NeMo Deployment Management Setup Guide#

Find more information on prerequisites and configuring the key parts of the values.yaml file in the NeMo Deployment Management Helm chart.

Prerequisites#

The following are the prerequisites for installing NeMo Deployment Management.

NVIDIA NIM Operator for deploying NIMs.

Helm Values File#

The following code snippet shows the essential part you should include in the default values file for the NeMo Deployment Management Helm chart.

Note

Due to a known issue in NIM Operator, you must specify the storage class to the deployments.defaultStorageClass property.

imagePullSecrets:
   - name: nvcrimagepullsecret
image:
   repository: nvidia/nemo-microservices/nemo-deployment-management
   tag: 25.7.0
deployments:
   defaultStorageClass: <STORAGE_CLASS>
   nimImagePullSecrets: ["nvcrimagepullsecret"]

Use the deployments.nimImagePullSecrets property to specify the image pull secrets that you want to inject into NIMs. In the preceding example, this property includes the general image pull secret nvcrimagepullsecret created from Prerequisites for Installing Helm Charts from NGC Catalog. You can also add your own secrets for image pull to this property.

Additional Configuration Tips#

The following are additional configuration tips for the NeMo Deployment Management Helm chart.

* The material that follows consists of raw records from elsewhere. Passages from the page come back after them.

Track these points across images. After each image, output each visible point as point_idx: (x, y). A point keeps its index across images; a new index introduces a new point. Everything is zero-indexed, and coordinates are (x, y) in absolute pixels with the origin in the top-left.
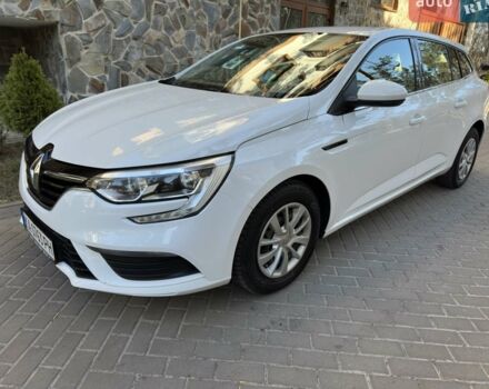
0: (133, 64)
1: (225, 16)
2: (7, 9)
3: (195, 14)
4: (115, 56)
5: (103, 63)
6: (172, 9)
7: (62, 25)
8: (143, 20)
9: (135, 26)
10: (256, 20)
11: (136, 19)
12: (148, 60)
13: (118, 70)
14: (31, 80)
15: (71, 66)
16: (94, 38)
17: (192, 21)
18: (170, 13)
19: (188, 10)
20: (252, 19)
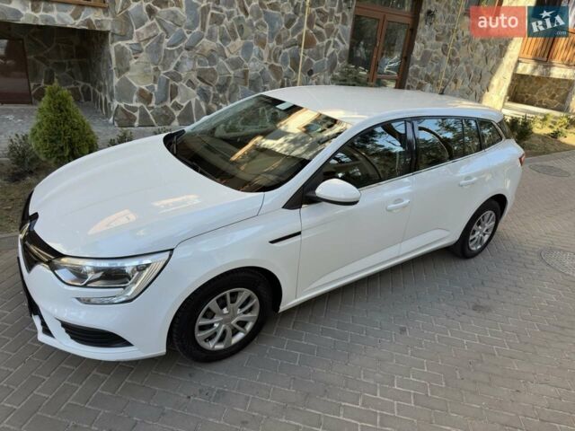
0: (183, 75)
1: (288, 25)
2: (59, 18)
3: (255, 23)
4: (165, 66)
5: (152, 73)
6: (229, 18)
7: (113, 34)
8: (198, 29)
9: (188, 36)
10: (323, 31)
11: (190, 28)
12: (200, 71)
13: (168, 81)
14: (62, 111)
15: (119, 76)
16: (144, 48)
17: (251, 31)
18: (227, 22)
19: (247, 20)
20: (319, 29)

Enable Metrics Collection#

The NeMo Deployment Management Helm chart includes metrics collection configuration for NIMs. This is turned off by default.

To enable metrics collection from model endpoints, set the metrics.enabled property to true.

deployments:
  metrics:
    enabled: false

When enabled, the NeMo Deployment Management microservice deploys NIMs with metrics collection. This creates a serviceMonitor custom resource, which requires the Prometheus operator. You can collect metrics through other methods, including using Prometheus differently or configuring a podMonitor.

The kube-prometheus-stack Helm chart configures the Prometheus operator. Multiple methods exist to configure Prometheus monitoring. NIM supports using Open Telemetry.

Horizontal Pod Autoscaling#

The NeMo Deployment Management microservice includes configuration for horizontal pod autoscaling of NIMs. By default, autoscaling is turned off.

The following manifest snippet shows the default values of the deployments object for horizontal pod autoscaler configuration.

To enable horizontal pod autoscaling, set deployments.autoscaling.enabled to true.

The default autoscaling spec is gpu_cache_usage_perc, which is a metric that the GPU operator provides. Therefore, to enable the autoscaler with the default gpu_cache_usage_perc metric, you also need to install GPU operator.

You can override the autoscaling.spec values with values you want through the values file for NeMo Deployment Management chart installation.

deployments:
  autoscaling:
    enabled: true
    spec:
      maxReplicas: 5
      metrics:
      - pods:
          metric:
            name: gpu_cache_usage_perc
          target:
            averageValue: 750m
            type: AverageValue
        type: Pods
      minReplicas: 1

This sets spec.scale.enabled to true and overrides the scale.hpa object in the NIM Services CR.